Grandfather herding        my grandmother
my father & the daughter        to the jungle
instructing all his men        to do the same so
the police don’t resort       to beating & blinding
This land         they’d been clearing patiently
for months         & how on the ninth day
the daughter        vomited the fever
black as the damp      night fell asleep
in her & never woke       My father remembers
the bloating belly       her thirteen-year-old
body thrashing        long hair & pale skin
flaking in the heat         My father meant
to make a point through this         his story
but he’s drunk         & the changkhang shutters 

The shutters come down        two a.m.
my father stutters         uphill coat folded
over shoulder          Mother waiting on
a wicker chair outside         dew softening hemline
of her petticoat cold        rage turning her
white        & that moment Grandfather’s eyes
blink open     tears have rivered back down
his forehead in a pool of red         on the floor
he’s been weeping         in the soil-dark
sleep of the bats         Now bewildered
awake his chest breaks       a ground-
swell of black horses     as he remembers
he’s sent him     slow son across the border
where rifle barrels calcify       in the long rust of peace

 
Rohan Chhetri

Rohan Chhetri is a Nepali Indian poet based in Houston.
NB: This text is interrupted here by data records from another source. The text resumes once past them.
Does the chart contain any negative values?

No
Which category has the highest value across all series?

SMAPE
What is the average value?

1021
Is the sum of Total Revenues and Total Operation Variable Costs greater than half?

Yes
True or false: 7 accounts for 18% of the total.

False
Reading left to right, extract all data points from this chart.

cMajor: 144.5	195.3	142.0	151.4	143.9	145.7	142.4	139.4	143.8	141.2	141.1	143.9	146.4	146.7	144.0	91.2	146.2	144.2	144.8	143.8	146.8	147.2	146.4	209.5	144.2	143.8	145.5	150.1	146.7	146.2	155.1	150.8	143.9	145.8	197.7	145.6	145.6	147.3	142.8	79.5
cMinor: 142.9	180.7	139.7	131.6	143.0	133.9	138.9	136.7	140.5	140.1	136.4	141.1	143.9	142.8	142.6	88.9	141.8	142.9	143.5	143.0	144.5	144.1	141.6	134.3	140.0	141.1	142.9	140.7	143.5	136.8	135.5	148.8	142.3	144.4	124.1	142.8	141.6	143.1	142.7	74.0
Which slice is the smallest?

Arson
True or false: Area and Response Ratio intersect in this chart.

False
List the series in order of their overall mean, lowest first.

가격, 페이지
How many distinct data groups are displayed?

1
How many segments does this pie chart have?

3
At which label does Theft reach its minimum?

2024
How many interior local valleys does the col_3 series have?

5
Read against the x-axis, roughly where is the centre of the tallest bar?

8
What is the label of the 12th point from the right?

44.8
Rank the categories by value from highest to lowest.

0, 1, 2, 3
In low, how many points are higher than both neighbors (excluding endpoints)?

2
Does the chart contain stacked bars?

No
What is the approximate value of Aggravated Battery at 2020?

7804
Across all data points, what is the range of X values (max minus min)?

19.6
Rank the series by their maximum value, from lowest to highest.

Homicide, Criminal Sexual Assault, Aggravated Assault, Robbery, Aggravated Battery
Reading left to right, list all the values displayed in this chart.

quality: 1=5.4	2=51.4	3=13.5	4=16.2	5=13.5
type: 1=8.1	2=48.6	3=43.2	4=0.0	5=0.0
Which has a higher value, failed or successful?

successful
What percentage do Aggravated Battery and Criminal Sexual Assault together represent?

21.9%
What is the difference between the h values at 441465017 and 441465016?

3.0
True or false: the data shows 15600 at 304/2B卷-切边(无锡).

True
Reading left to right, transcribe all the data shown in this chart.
He is the author of Slow Startle (Emerging Poets Prize 2015) and a chapbook of poems, Jurassic Desire (Per Diem Poetry Prize 2017). His second book of poems (Kundiman Poetry Prize 2018) is forthcoming in 2021 from Tupelo Press in US, and HarperCollinsIN in India. His poems have appeared in New England Review, Vinyl, Prelude, Literary Hub, Poetry Society of America, & has been translated into French for Europe Revue and Terre à ciel.